Re: Distributed tests take a long time, and that's ok.

Posted by Darin Johnson <db...@gmail.com>.

Being pretty familiar with that section of the code base right now.  I
think a few things could be done.  Regardless I'm refactoring it for
submodules do it'll be easier to iterate these. The main place I'd start is
currently each platform test creates a new input, which means the querier
logic is repeated for the number of platforms tested - setting up the test
inputs once, running all platforms for that test and then tearing down the
inputs would be a start.


Maybe have all tests implement an interface like:

Public interface BaseTest {


public void createInputs(...);


public boolean checkOutputs(List results);

}


The a runner could do:

BaseTest myTest=new myTest()

myTest.createInputs(...)

For(responder:responders)
# # #
§ STATED TASK
Answer these questions about the forum post on distributed tests, one per line:
(a) What does each platform test currently create?
(b) What is the author refactoring that section of the code base for?
(c) What two methods does the proposed BaseTest interface declare?
# # #
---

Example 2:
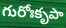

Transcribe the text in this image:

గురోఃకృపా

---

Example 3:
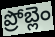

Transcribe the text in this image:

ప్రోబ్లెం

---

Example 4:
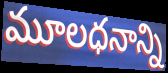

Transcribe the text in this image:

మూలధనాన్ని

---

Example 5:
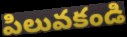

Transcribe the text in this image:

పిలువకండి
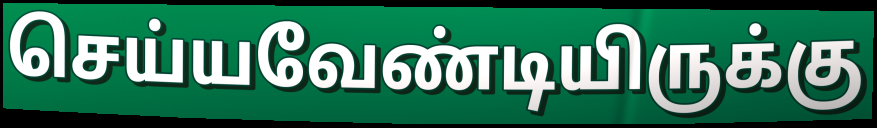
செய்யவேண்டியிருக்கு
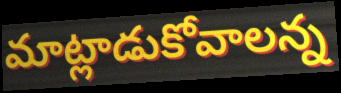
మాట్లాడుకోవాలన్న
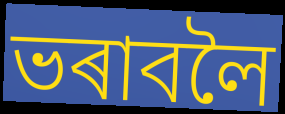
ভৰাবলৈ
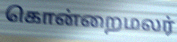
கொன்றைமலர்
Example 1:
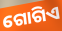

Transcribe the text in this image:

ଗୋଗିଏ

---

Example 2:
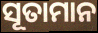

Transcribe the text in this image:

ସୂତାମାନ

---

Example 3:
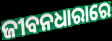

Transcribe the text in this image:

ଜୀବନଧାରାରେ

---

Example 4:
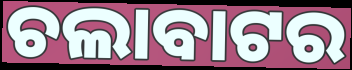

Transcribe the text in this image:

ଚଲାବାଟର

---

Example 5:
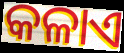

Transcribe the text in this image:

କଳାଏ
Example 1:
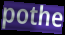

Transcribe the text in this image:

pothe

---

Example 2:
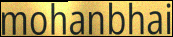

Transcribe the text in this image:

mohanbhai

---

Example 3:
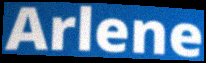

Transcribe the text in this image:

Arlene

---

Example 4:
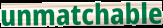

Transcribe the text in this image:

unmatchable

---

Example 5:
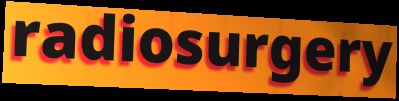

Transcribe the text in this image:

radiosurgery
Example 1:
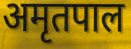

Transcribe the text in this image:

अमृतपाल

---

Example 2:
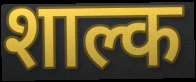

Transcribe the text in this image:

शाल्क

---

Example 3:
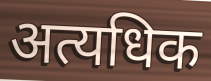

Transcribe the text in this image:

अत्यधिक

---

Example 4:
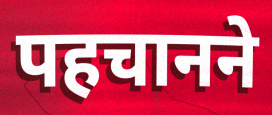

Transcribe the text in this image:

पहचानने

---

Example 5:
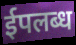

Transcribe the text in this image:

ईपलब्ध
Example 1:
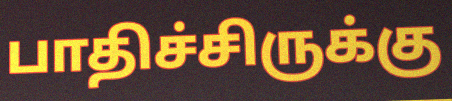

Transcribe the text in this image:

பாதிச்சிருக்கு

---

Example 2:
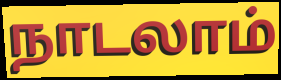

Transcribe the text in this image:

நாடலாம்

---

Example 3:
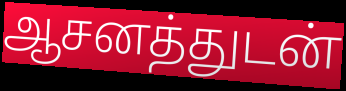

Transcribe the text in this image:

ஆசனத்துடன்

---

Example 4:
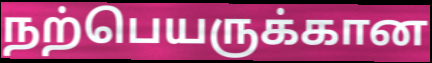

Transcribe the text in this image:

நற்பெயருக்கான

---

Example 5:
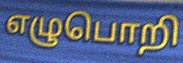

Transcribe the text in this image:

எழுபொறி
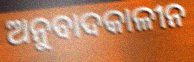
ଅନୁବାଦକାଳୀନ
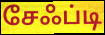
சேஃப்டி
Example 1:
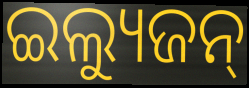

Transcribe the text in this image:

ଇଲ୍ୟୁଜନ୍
# # #
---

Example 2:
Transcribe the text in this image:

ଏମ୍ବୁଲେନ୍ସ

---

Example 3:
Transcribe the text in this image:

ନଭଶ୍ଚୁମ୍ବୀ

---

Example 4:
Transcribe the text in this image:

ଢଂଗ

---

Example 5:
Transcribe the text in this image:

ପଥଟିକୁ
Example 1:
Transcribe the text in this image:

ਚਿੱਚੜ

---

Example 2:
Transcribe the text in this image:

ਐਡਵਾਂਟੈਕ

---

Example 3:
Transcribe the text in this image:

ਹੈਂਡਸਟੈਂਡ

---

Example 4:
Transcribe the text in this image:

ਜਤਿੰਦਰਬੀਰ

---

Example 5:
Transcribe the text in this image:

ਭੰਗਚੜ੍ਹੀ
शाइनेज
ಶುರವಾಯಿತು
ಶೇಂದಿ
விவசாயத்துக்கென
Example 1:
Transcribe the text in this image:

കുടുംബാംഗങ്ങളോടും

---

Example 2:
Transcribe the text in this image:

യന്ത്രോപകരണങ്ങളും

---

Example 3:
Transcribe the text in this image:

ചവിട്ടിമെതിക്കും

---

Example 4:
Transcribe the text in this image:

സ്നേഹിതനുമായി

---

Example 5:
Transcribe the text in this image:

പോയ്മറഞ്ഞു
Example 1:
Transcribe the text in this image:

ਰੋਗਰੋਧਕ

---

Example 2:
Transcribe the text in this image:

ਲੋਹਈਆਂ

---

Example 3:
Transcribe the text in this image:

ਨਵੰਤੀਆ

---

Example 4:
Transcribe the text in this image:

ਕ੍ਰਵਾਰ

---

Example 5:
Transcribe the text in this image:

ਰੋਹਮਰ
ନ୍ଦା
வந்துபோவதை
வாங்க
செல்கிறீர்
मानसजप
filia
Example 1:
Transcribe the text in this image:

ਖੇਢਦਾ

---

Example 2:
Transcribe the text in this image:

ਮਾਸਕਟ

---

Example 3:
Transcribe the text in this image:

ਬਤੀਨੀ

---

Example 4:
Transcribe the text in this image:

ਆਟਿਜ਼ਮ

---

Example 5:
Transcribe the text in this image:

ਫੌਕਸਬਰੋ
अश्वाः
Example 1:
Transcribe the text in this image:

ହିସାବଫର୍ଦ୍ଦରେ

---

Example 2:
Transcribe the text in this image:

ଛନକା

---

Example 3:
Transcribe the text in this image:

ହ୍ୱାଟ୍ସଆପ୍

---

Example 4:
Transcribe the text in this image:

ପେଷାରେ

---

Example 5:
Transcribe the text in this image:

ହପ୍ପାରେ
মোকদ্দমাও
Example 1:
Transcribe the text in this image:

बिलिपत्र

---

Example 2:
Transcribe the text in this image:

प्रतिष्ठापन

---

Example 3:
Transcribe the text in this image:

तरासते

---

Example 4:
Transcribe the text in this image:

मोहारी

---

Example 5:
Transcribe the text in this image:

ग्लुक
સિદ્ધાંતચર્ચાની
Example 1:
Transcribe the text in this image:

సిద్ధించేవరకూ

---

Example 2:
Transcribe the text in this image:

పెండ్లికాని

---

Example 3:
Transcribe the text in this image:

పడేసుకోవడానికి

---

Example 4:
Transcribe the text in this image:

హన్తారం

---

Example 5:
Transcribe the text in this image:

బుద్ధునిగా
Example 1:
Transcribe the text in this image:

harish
# # #
§ TASK ANSWER
(a) Each platform test creates a new input.
(b) The author is refactoring it for submodules.
(c) It declares createInputs(...) and checkOutputs(List results).